Can UIAutomator be used in a production Android app?

I want to automate simple user interactions with a third-party app from my own Android app. This requires inspecting and interacting with other apps. From my research, UIAutomator seems like the most general-purpose tool for this. Are there any restrictions or issues that would prevent me from using UIAutomator in an app released on the Google Play Store?

From my experience, UIAutomator isn’t really designed for production apps distributed on the Google Play Store, especially if you’re looking to interact with other apps. It’s primarily a testing tool for UI automation, meant for use within the context of instrumentation tests, not runtime interaction between third-party apps.

UIAutomator needs a special permission, INJECT_EVENTS, which is a signature-level permission, and regular apps from the Play Store can’t obtain this permission.
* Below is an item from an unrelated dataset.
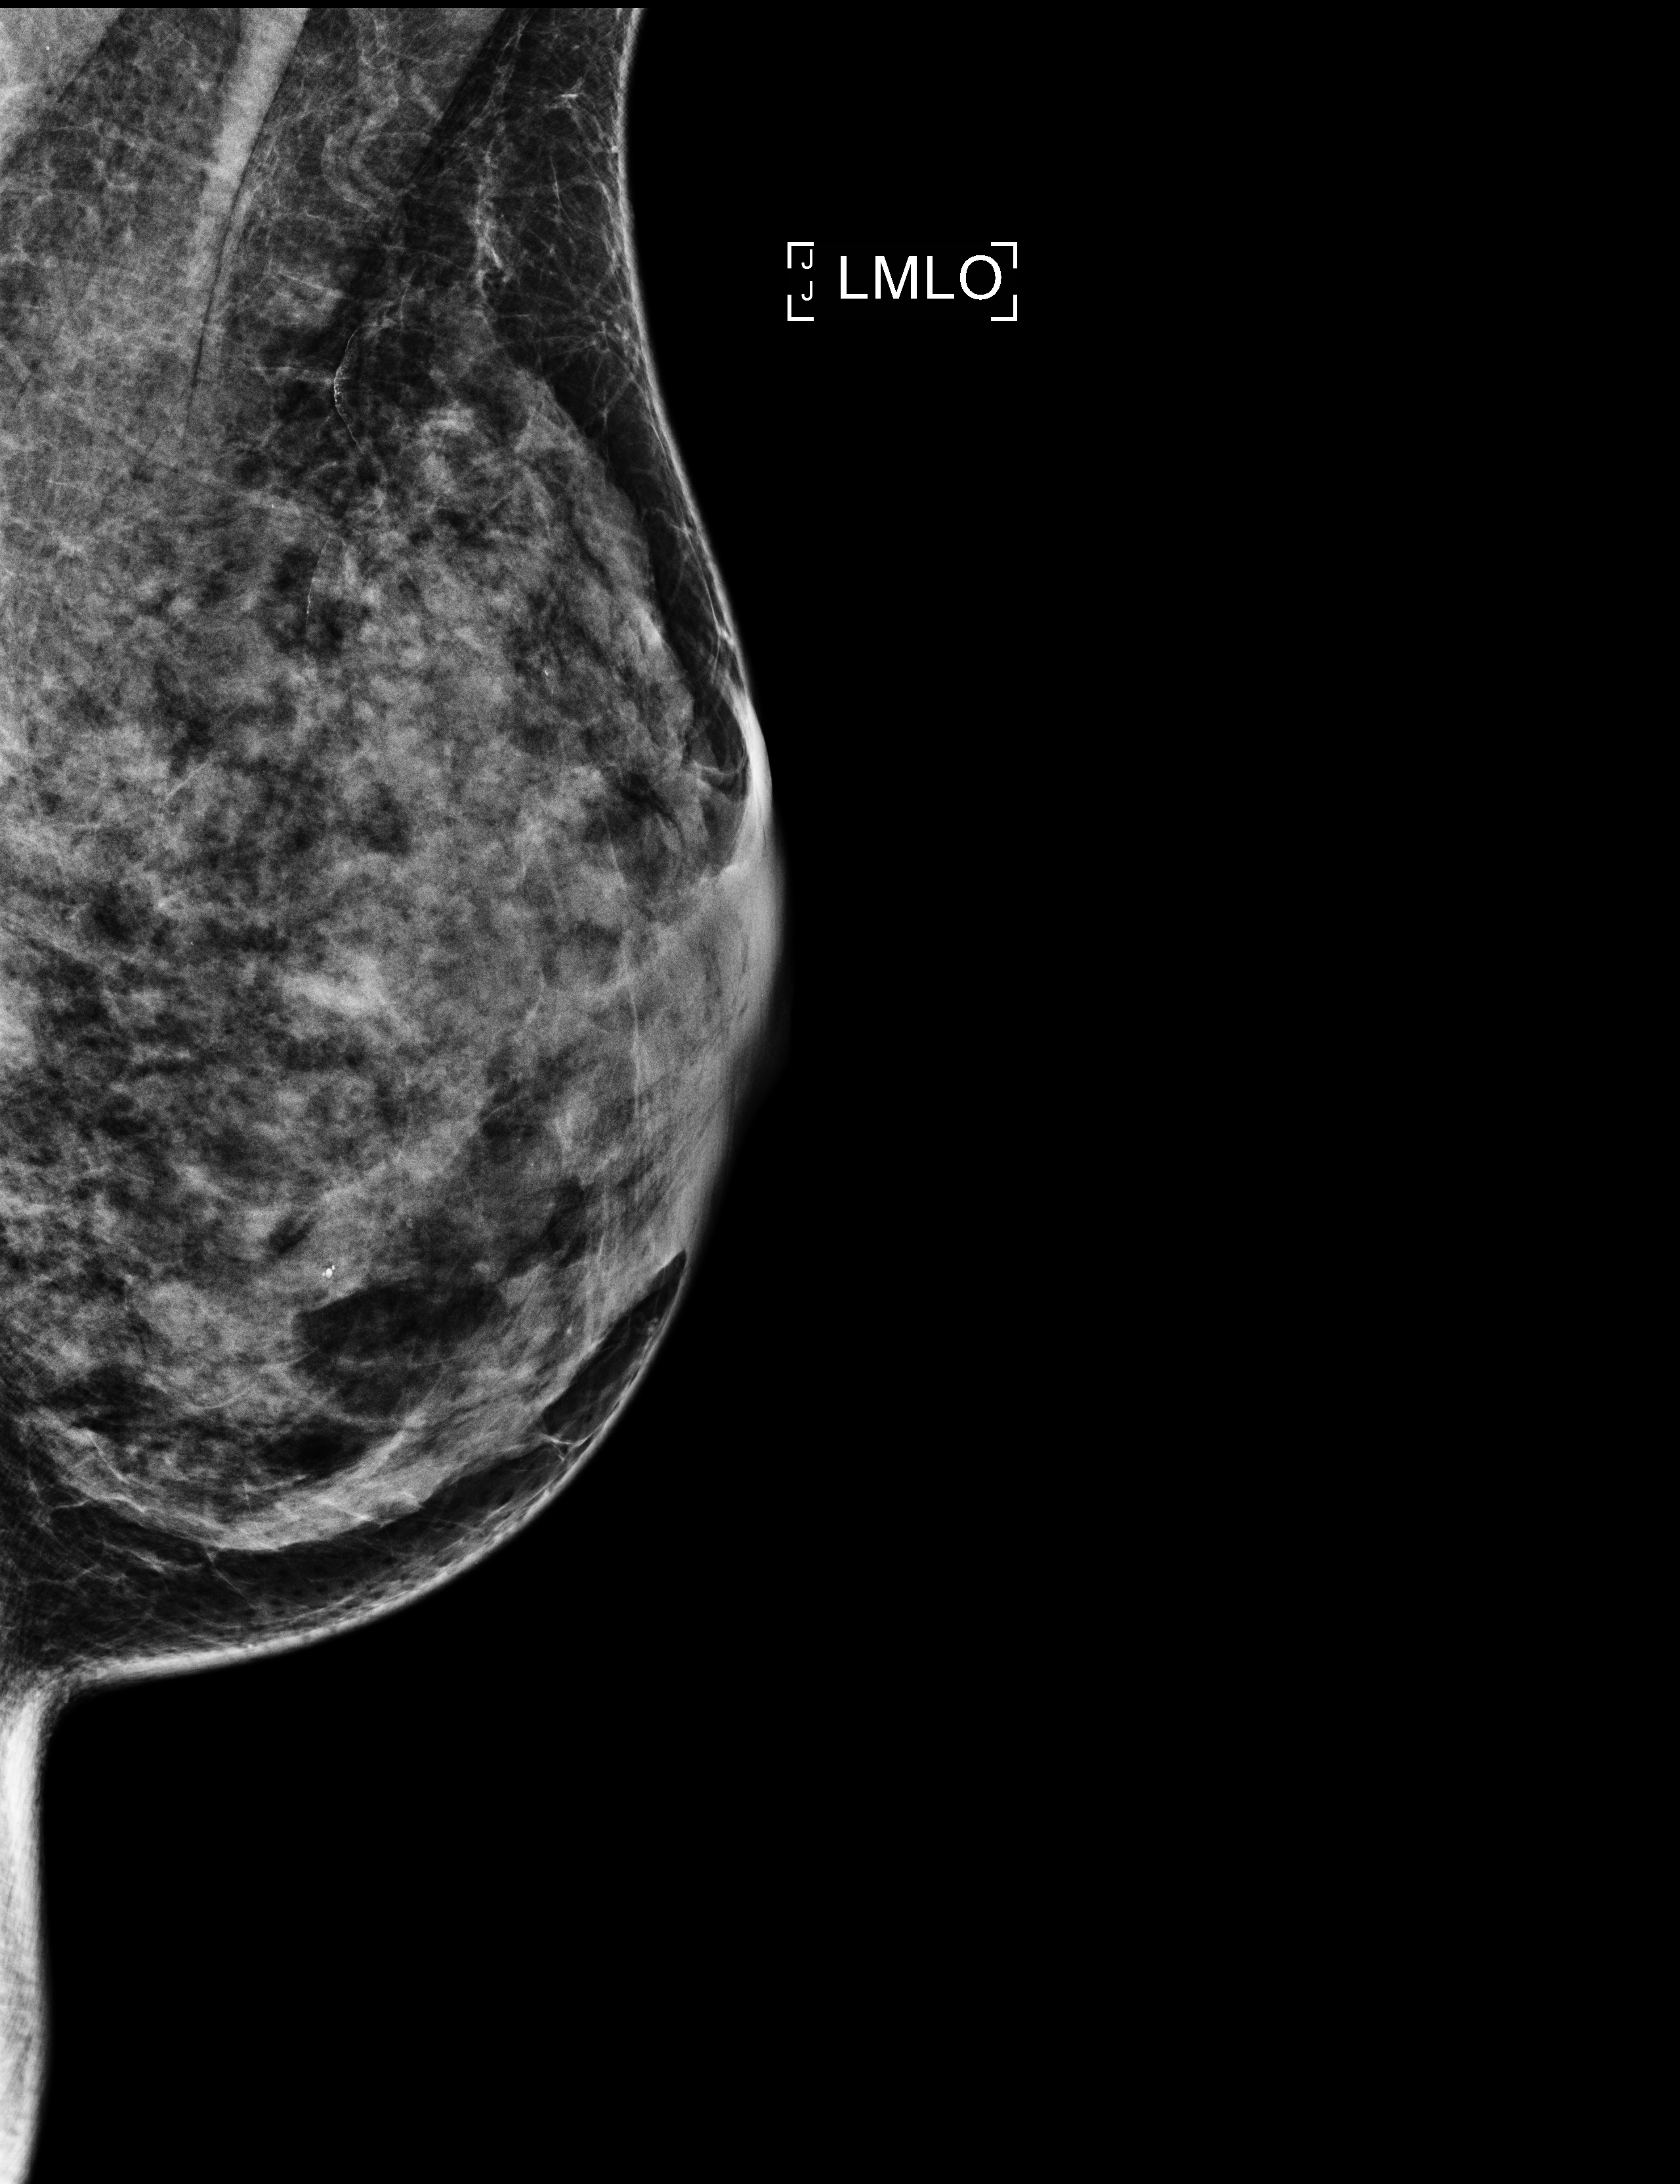
Digital mammogram (FFDM), left breast, MLO view, annual screening mammography examination. Patient aged 56 years (female).
- breast density at the screening exam (both breasts): almost entirely fatty (BI-RADS density category a)
- final BI-RADS category for the screening round (tomosynthesis exam, both breasts): category 1
- recall: no recall after this screen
Plus, trying to use it in production could go against Google’s Play policies, since injecting events into other apps is considered invasive. So, while androiduiautomator works great in test environments, it’s not a good fit for production use.

Yeah, I’d say think of androiduiautomator more as a testing tool than something you’d use for app logic. It’s built to automate your own app or the system UI in tests, and it runs under instrumentation, not as a standalone user app. If you try to bundle it in a production app, it won’t have the necessary permissions to click buttons or interact with other apps’ UIs. It simply won’t work in that case.

From what I’ve seen, if you want to interact with other apps programmatically in a production environment, there are a few options you could explore:

  1. Accessibility Services: You can create an accessibility service within your app that can observe and interact with other apps, though the user would have to manually enable the service. This is officially supported for automation in specific use cases, like accessibility.
  2. Deep Linking / Intents: Instead of trying to automate the UI, you can use public intents or deep links exposed by the target app. This approach is safe for production apps, doesn’t require special permissions, and works well in real-world scenarios.
  3. Custom SDK/Collaboration: If you control both apps, you can expose an API or SDK for automation tasks, which avoids any UI injection altogether.